Çanakkale’nin Gelibolu ilçesindeki Fener Tepesi’nde üzeri yüzlerce bayrakla donatılmış bir türbe
Karacabey, aslında Osmanlı Donanması’nda bayraktarlık yapmış biri. 1410’da düşmanla karşı karşıya gelen ve direnen Karacabey, kurtuluşu olmadığını anlar. Ancak bayrağı düşmana teslim etmek istemez. Çünkü bayrak önemlidir, namustur.Efsaneye göre; bayrağı anında parça parça koparır ve yutar. Bu sırada takviye kuvvetleri gelir, karşı savunma ile düşman uzaklaştırılır ve Karacabey yaralı olarak kurtulur. Kendisine sancağı ne yaptığı sorulur. Düşmana teslim etmemek için yuttuğunu söyler. Komutanın kendisine inanmadığını gören Karacabey, elindeki keski ile karnını yarıp kanlı bayrak parçalarını midesinden çıkararak komutana uzatır. Yaptığı işin gururu ile son nefesini verirken; “Beni buraya gömün ve üstümden bayrak hiç eksik olmasın” der ve şehit olur...
Gerçekte bilinen hikâye ise şöyle: Karacabey, donanmada bayraktarlık yapan bir denizcidir. Bizans donanması ile yapılan savaşta elinde sancağı ile şehit düşer. Vasiyeti üzerine donanmanın merkezi olan Gelibolu’da defnedilmiş ve mezarı bayraklarla donatılmıştır.
Her iki hikâye de vatanın her karış toprağının şehitlerimizin kanıyla yoğrulmuş olduğunu hatırlamamıza yetiyor.

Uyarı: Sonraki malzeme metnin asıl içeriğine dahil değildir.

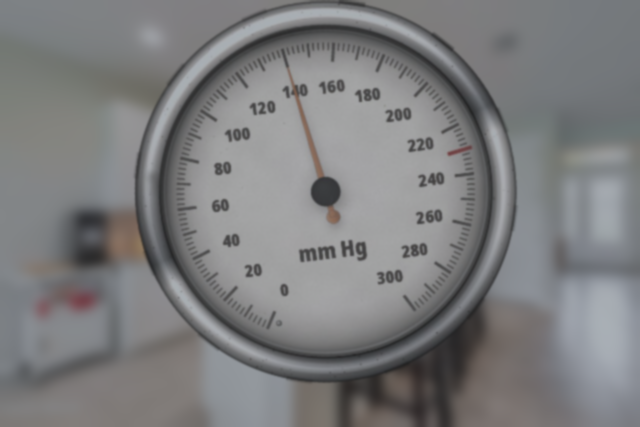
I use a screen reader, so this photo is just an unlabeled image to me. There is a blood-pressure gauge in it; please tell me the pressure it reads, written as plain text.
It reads 140 mmHg
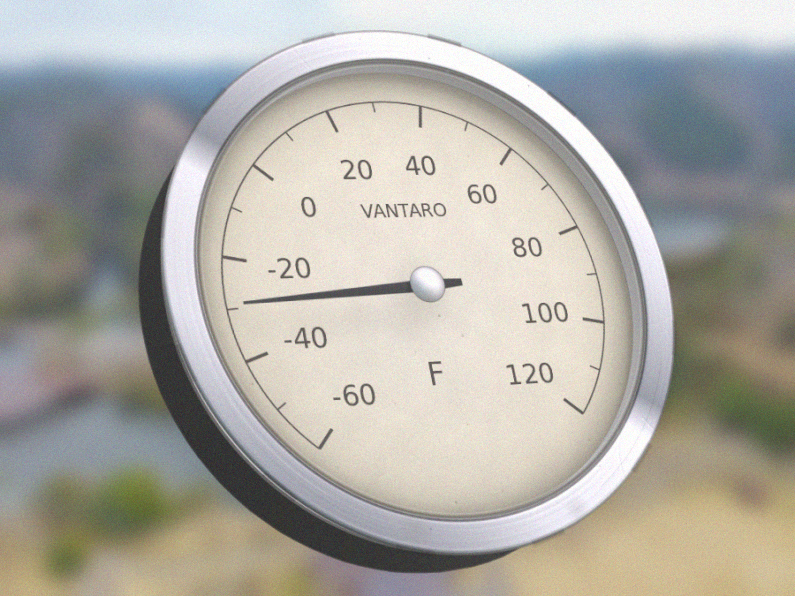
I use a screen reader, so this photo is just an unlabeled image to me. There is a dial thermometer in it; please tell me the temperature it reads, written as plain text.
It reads -30 °F
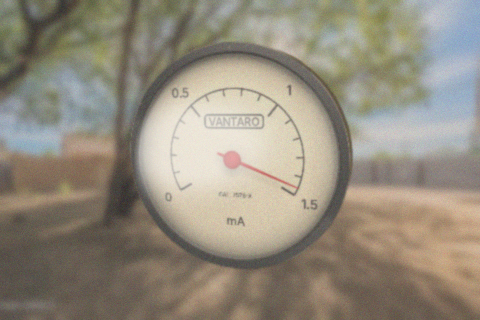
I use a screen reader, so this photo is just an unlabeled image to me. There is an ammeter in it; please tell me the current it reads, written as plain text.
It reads 1.45 mA
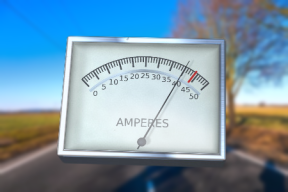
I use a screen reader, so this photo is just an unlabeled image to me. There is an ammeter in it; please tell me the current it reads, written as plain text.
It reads 40 A
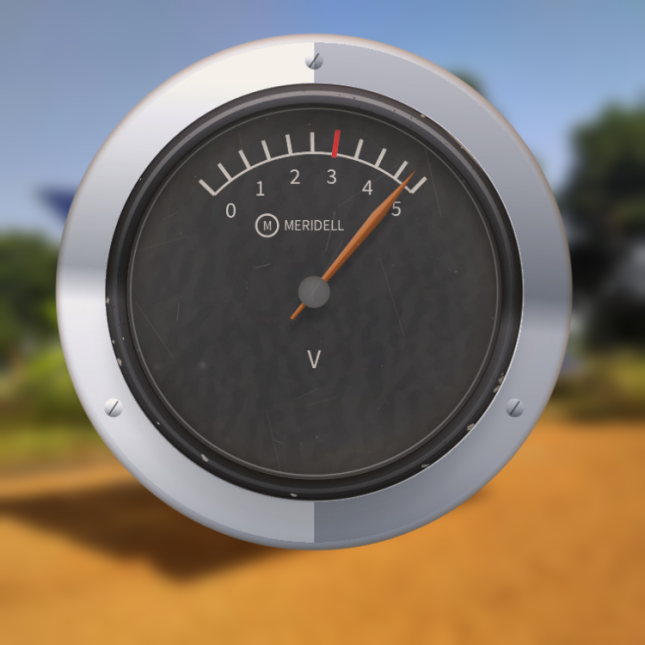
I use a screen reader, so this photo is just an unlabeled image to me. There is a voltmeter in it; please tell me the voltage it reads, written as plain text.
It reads 4.75 V
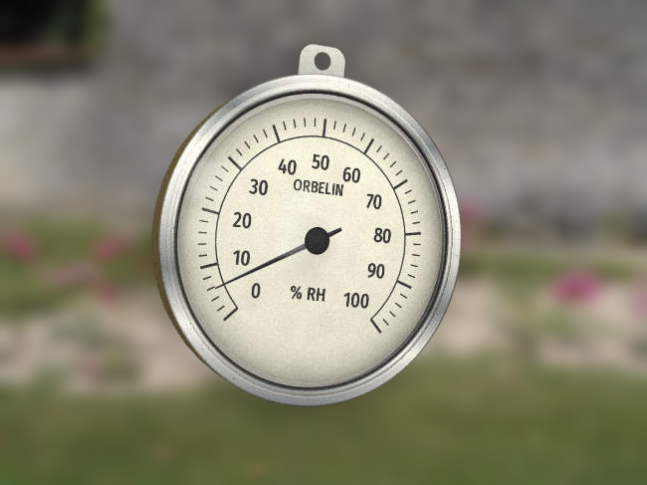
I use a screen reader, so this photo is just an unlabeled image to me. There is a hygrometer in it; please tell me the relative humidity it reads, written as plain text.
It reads 6 %
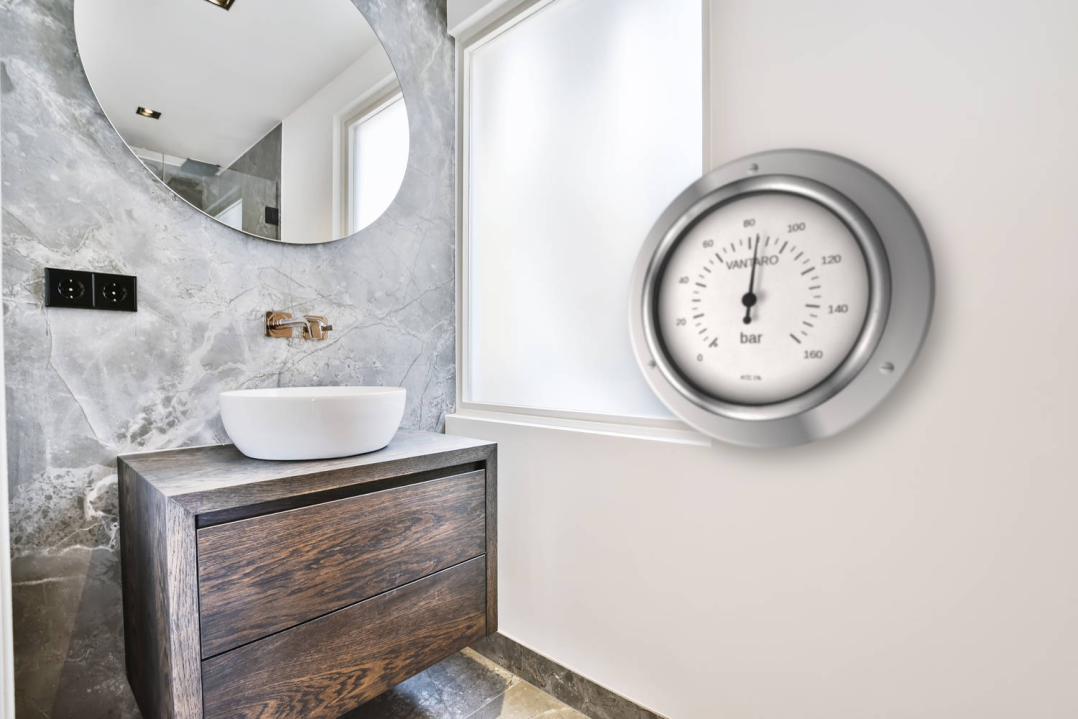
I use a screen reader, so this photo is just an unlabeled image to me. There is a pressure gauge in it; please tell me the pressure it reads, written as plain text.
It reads 85 bar
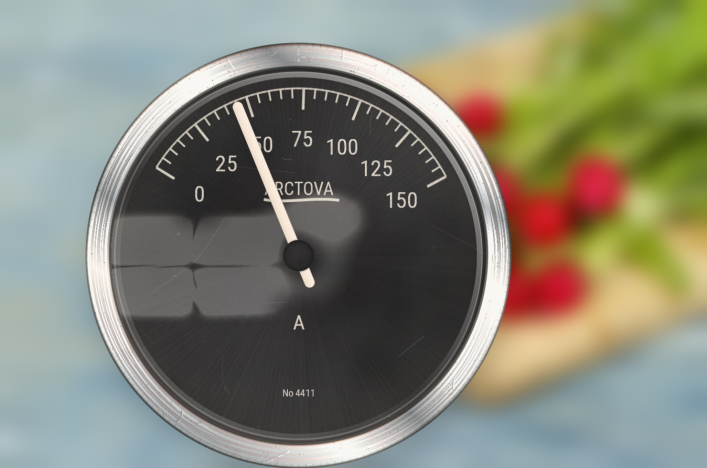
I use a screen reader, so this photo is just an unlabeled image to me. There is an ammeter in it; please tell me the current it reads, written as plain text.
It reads 45 A
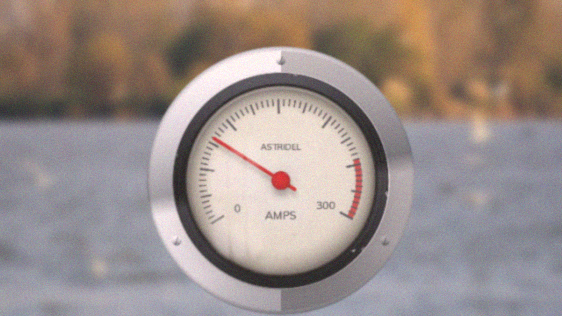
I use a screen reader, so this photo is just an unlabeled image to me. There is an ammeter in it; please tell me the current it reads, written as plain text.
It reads 80 A
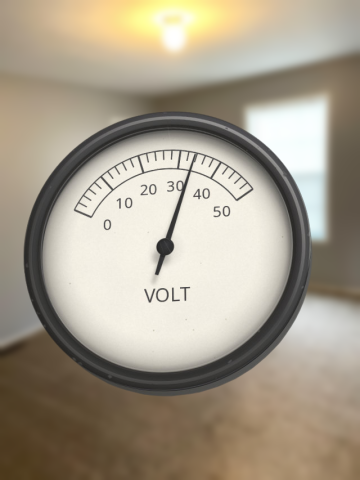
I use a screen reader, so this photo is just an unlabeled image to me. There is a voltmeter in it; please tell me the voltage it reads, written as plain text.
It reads 34 V
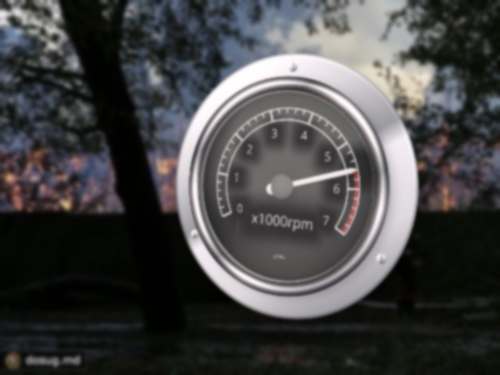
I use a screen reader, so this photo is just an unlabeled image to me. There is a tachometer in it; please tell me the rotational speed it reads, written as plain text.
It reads 5600 rpm
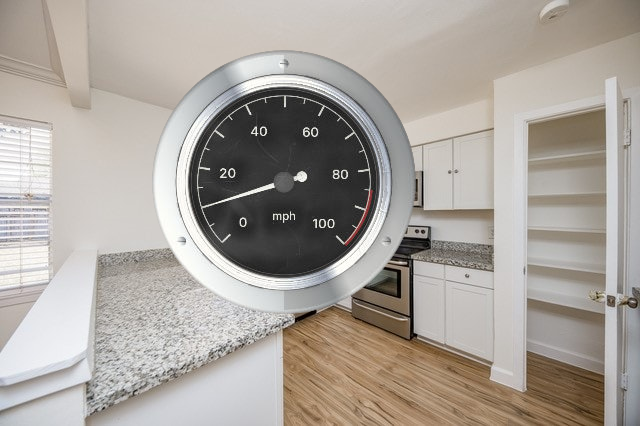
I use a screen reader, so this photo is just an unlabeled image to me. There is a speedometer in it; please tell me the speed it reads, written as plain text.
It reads 10 mph
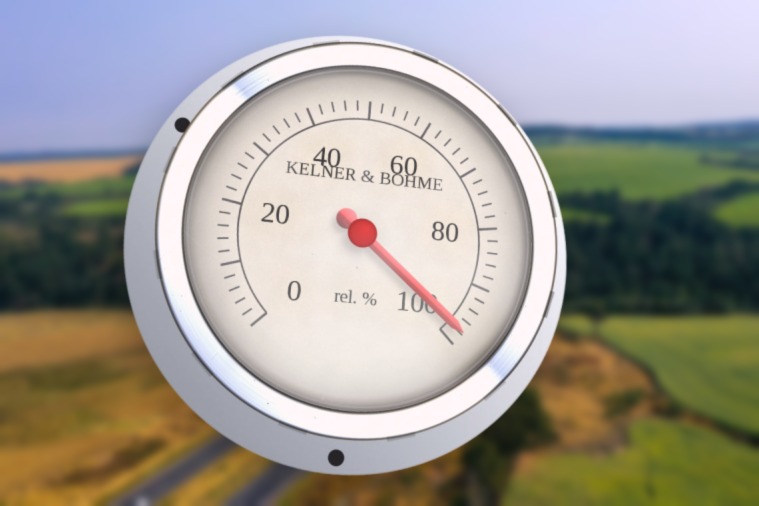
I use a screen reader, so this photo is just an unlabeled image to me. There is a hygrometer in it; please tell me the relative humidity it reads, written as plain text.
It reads 98 %
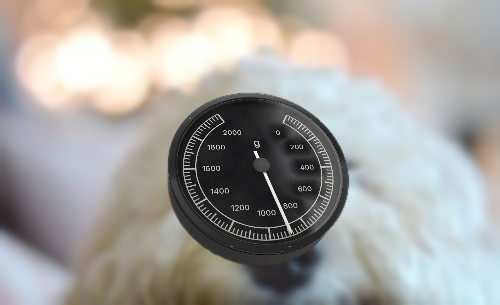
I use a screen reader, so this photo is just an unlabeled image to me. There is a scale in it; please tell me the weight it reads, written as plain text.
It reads 900 g
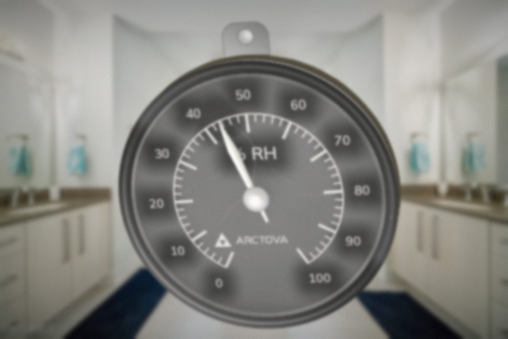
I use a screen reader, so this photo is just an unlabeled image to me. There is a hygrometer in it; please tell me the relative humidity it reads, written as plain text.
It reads 44 %
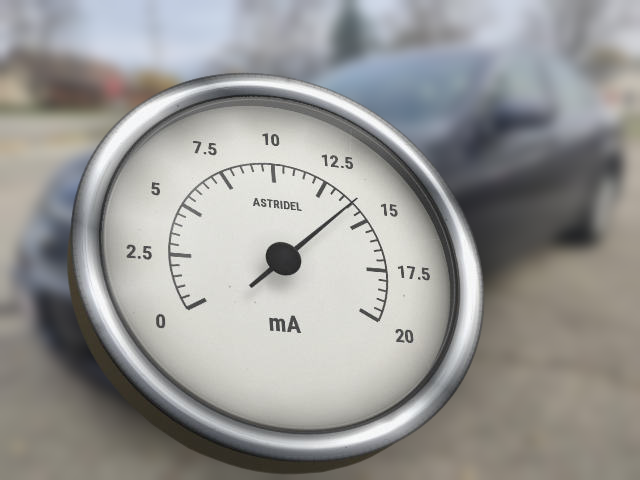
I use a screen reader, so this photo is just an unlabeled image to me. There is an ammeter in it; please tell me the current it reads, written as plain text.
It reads 14 mA
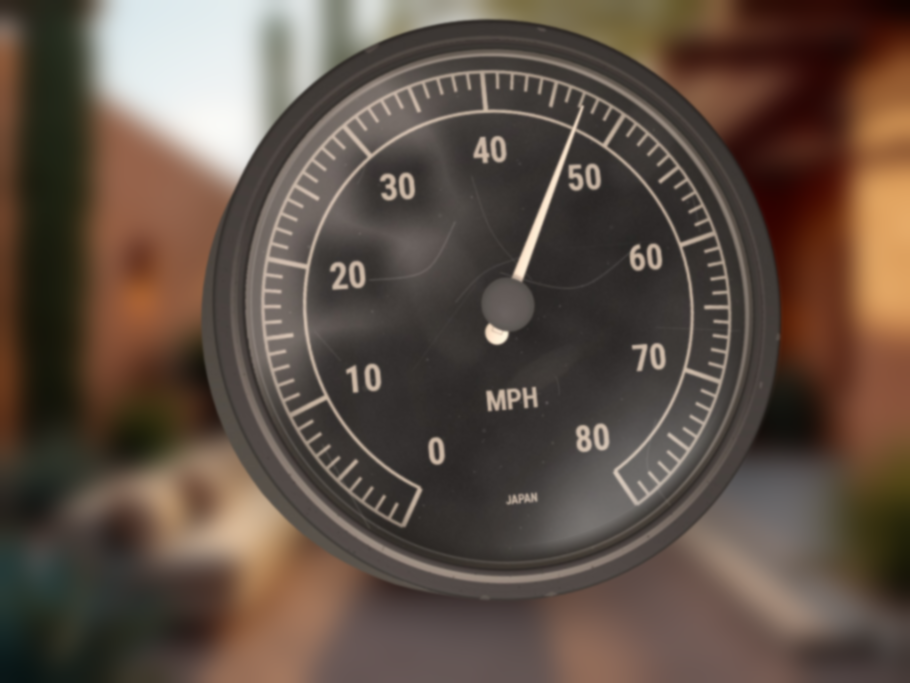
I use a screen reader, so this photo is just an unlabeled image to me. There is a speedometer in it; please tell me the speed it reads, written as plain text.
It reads 47 mph
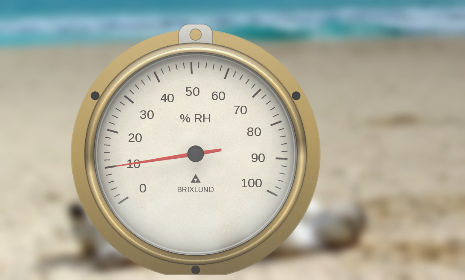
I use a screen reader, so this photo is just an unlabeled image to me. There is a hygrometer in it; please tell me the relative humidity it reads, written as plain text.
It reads 10 %
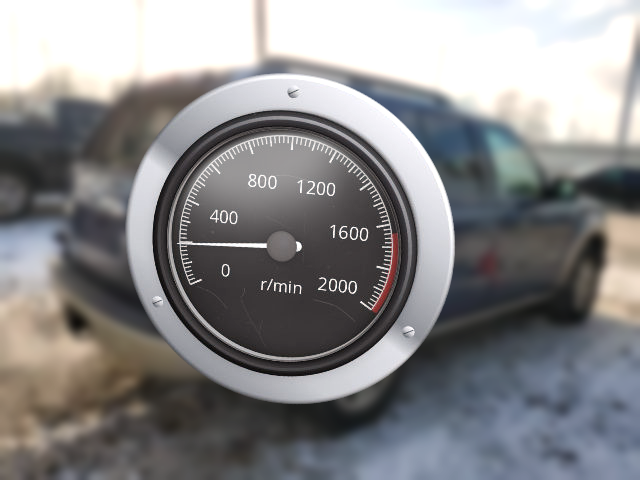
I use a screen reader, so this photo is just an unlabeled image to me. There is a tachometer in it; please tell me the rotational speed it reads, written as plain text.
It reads 200 rpm
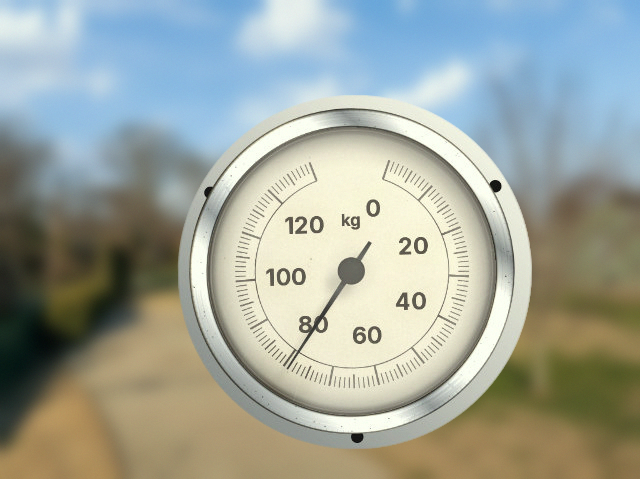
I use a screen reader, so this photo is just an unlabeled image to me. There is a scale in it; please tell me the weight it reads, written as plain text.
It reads 79 kg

Burası bir adak yeri olarak da bilinir. Sadece yerli değil, yabancı turistlerin de görmek için akın ettikleri bir yer ‘Bayraklı Baba’. Çoğumuz camii veya türbe girişlerinde dileği gerçekleştiği için şeker veya lokum dağıtan insanlara denk gelmişizdir. Bayraklı Baba’da durum biraz farklı işliyor. Adakta bulunanlar dilekleri gerçekleştiğinde tekrar ziyaret edip türbeye bayrak getiriyorlar... Böylelikle Karacabey’in bayrakları her geçen gün çoğalırken vasiyeti de her an yaşatılmış oluyor.